Move over Hollywood

When I first heard the term ‘media capital’, this image immediately popped into my head;


When I think about where my media comes from, I usually think of it in terms of emanating from distinct nations. For example, The Big Bang Theory, in my mind, is an American TV show, that then is sold to Australian television networks.

I had an imperialist media understanding, which Curtin (2003) describes as, seeing the dominance of Hollywood as an epiphenomenon of the successful American empire. Which is a view, I believe many people would take. And I mainly see media capitols as your standard, Hollywood and Bollywood. Although it was news to me that Hong Kong played such important role on the world stage

However, it seems that this way of thinking is becoming somewhat out-dated, and what we really need to be thinking about are MEDIA CAPITALS.

That is, instead of seeing media in terms of coming from a particular country, with a distinct cultural stamp, we should really accept the reality of media capitals, which are essentially a hub for media development and distribution.

What is also interesting about media capitals is that they also seem to become places where different cultures interact, and what results is a hybridised mish-mash of media.
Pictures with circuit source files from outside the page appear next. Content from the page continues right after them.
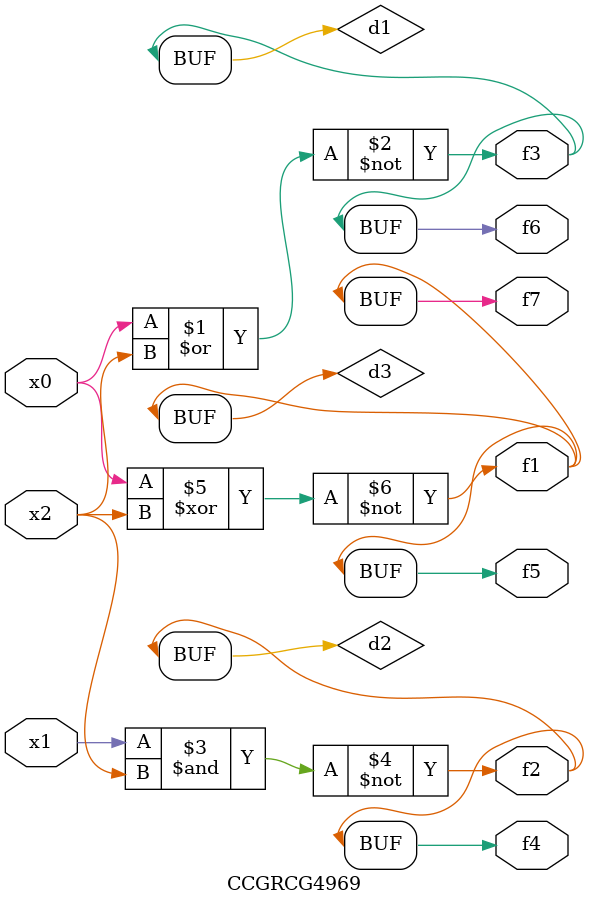
<source format=v>
module CCGRCG4969(
	input x0, x1, x2,
	output f1, f2, f3, f4, f5, f6, f7
);

	wire d1, d2, d3;

	nor (d1, x0, x2);
	nand (d2, x1, x2);
	xnor (d3, x0, x2);
	assign f1 = d3;
	assign f2 = d2;
	assign f3 = d1;
	assign f4 = d2;
	assign f5 = d3;
	assign f6 = d1;
	assign f7 = d3;
endmodule

</source>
A media capital refers to a city which represents centers of media activity that have specific logics of their own. They are the sites of mediation, locations where complex forces and flows interact and they are neither bound nor self-contained entities. (Curtin, 2009).

This has emerged with the rise of creative diversity. So now, cities like Hong-Kong, Mumbai and Melbourne, where production is high, now challenge Hollywood and set the standards for media within their culture.

A poignant example of the diverse media capitals around the world was illustrated by Sukhmani Khorana (2012) in “Orientalising the Emerging Media Capitals: The Age on Indian TV’s Hysteria”. She describes how attacks on Indian students studying in Melbourne were responded to by the Indian media. However, what is primarily focused upon is theAustralian media’s response to the unprecedented coverage the attacks received in India. Indian media, it became clear, was not something to be taken lightly.

This Sunrise excerpt, rather than focusing on issues behind the attacks, instead highlights Australia’s ‘damaged reputation’ and repercussions for Australia’s continued International Student program, which, according to Khorana, was a common response. It is interesting to see how the different media capitals responded/portrayed to the event(s).

So it would seem that media capitals do, in fact exist irrespective of whether or not we are aware of them or give them much credence. Hong Kong is a major capital, while cities such as Rio de Janeiro and Madras may be heading there, according to Michael Curtin (2003) in “Media Capital: Towards the Study of Spatial Flows“.Hollywood undeniably has competition.

The growth of media capitals is yet another result of globalisation, and, despite a lot of confusion, in the long term, I think we can expect to see more positive outcomes from an increase in media from all over the world, not just select places.


Curtin, M 2003 ‘Media Capital: Towards the Study of Spatial Flows’,International Journal of Cultural Studies, vol. 6, no. 2, pp. 202-228.

Khorana, S 2012, ‘Orientalising the new media capitals: The Age of Indian TV’s Hysteria’, Media International Australia, vol. 145, pp. 39-49.